== Provided records ==
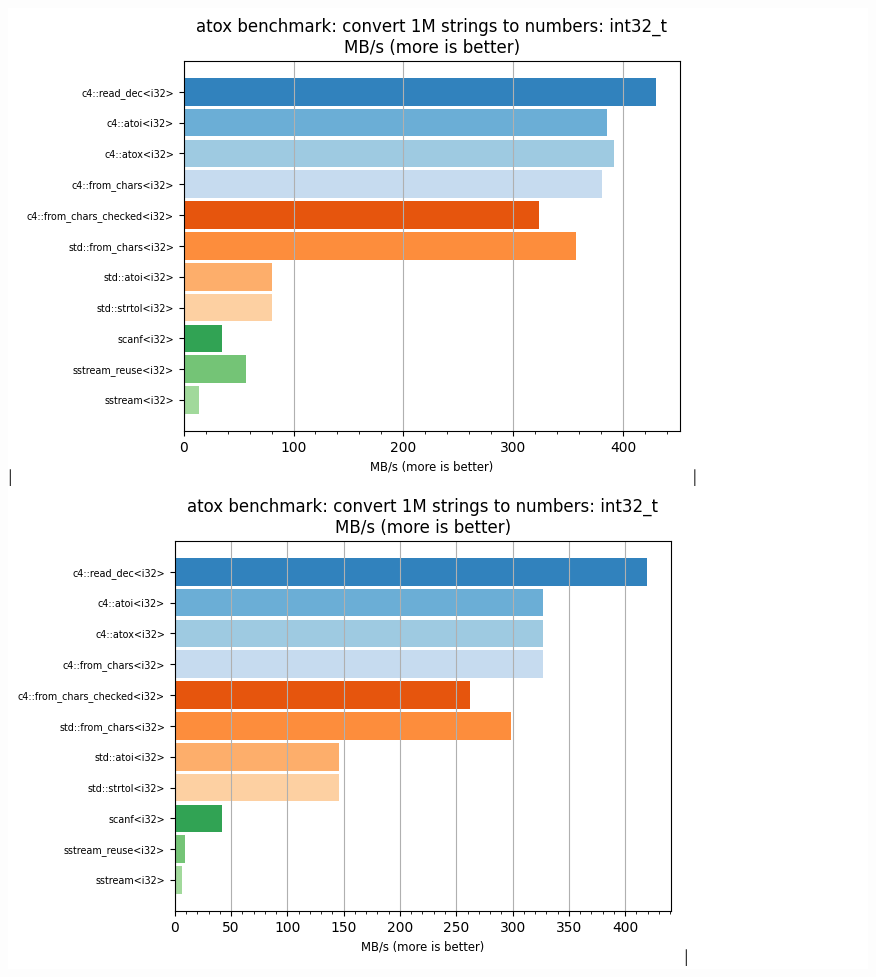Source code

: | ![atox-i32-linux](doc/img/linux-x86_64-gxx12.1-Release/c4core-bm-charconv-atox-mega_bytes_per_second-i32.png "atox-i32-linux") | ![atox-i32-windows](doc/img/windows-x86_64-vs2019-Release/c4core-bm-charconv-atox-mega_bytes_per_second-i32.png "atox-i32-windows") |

...

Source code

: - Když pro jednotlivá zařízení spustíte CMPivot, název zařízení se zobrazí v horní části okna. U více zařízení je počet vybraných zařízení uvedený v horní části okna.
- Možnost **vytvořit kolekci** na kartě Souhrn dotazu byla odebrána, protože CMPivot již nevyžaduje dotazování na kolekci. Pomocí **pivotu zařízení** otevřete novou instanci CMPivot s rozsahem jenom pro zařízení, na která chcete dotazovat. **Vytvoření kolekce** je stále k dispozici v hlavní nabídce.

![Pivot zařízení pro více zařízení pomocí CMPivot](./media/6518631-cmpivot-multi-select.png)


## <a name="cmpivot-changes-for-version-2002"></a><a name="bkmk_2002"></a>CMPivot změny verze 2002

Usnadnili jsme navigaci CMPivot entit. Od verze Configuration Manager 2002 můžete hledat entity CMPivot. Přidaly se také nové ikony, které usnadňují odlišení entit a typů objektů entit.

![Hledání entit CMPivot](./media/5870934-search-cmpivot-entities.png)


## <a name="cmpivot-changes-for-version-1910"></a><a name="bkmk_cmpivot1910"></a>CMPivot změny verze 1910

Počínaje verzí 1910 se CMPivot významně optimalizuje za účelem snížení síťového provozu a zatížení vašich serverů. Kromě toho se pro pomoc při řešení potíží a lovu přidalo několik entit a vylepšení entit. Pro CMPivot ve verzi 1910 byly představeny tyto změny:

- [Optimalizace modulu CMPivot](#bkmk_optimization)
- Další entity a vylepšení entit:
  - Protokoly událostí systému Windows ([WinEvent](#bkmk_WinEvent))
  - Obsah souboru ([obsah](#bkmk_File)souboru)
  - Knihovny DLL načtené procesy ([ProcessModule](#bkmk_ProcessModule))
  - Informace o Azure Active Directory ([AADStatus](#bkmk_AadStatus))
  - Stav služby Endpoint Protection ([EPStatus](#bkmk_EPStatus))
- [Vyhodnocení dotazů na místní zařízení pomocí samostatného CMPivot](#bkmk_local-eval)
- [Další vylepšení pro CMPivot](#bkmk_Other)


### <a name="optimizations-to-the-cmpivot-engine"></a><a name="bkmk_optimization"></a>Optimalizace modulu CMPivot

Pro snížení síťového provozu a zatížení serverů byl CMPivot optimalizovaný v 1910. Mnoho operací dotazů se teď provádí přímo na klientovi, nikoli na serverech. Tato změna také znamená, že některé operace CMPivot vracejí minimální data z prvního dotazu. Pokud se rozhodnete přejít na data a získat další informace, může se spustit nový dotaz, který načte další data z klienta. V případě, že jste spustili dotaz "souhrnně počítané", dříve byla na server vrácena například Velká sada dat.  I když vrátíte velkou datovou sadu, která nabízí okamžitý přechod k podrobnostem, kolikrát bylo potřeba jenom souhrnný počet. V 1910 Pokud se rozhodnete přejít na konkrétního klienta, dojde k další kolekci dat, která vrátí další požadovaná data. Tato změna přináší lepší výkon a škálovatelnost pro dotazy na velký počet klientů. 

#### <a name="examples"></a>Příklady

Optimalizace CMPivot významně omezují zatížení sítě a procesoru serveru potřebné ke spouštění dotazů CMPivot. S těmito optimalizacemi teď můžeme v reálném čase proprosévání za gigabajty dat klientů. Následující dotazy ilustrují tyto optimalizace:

...

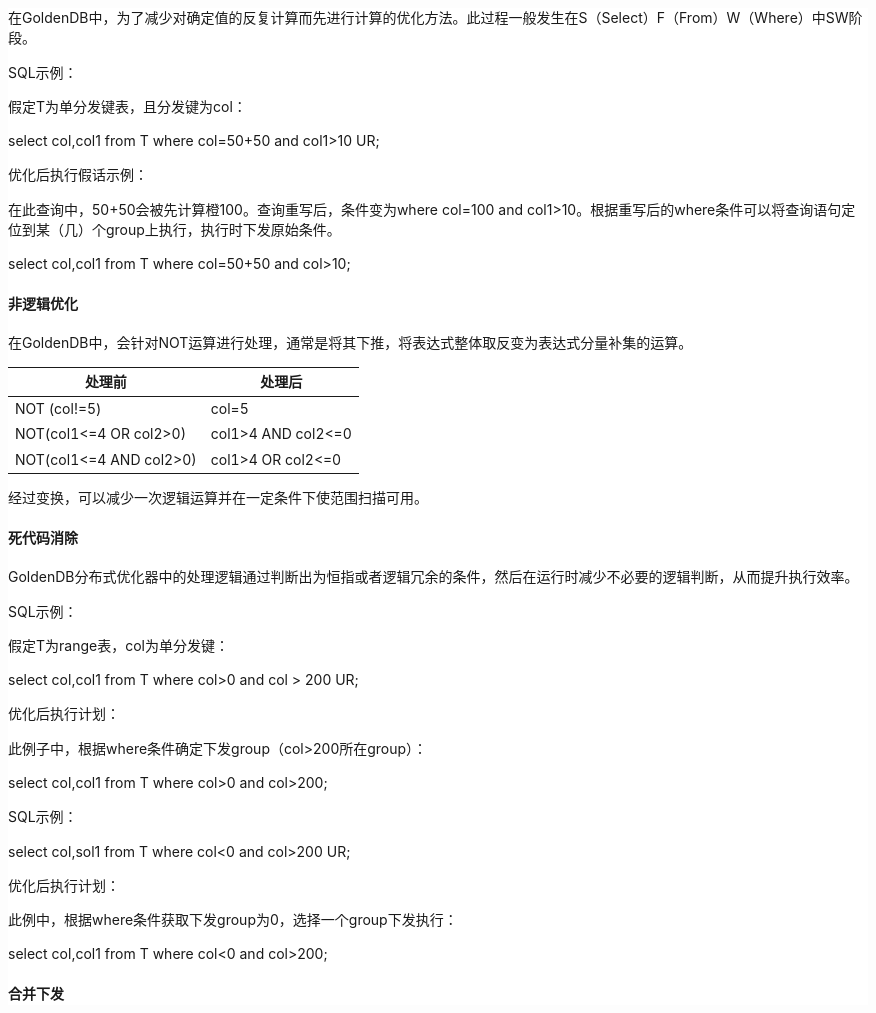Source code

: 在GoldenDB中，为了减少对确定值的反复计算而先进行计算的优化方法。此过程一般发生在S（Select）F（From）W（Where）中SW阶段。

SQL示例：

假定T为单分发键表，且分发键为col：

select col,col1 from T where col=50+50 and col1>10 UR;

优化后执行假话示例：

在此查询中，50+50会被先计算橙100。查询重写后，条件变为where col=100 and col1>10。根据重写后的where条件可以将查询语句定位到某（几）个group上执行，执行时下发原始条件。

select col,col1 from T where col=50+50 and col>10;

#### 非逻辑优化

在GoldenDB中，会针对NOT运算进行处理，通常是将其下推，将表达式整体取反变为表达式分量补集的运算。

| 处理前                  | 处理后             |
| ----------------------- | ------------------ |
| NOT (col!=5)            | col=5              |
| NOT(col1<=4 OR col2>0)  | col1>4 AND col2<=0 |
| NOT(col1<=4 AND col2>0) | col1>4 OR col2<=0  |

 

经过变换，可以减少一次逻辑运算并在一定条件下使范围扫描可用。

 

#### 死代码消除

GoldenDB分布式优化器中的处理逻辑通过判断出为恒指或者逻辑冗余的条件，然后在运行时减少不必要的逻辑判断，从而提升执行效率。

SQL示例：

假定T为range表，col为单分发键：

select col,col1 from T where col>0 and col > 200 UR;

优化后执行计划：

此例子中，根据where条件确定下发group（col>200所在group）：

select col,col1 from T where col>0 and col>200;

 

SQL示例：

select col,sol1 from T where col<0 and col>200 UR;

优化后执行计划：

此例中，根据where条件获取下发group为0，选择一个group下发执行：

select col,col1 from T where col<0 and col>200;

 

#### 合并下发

== Assignment ==
The string "verze" appears on some lines of the data; count those lines and report only how many there are.

== Solution to the exercise ==
3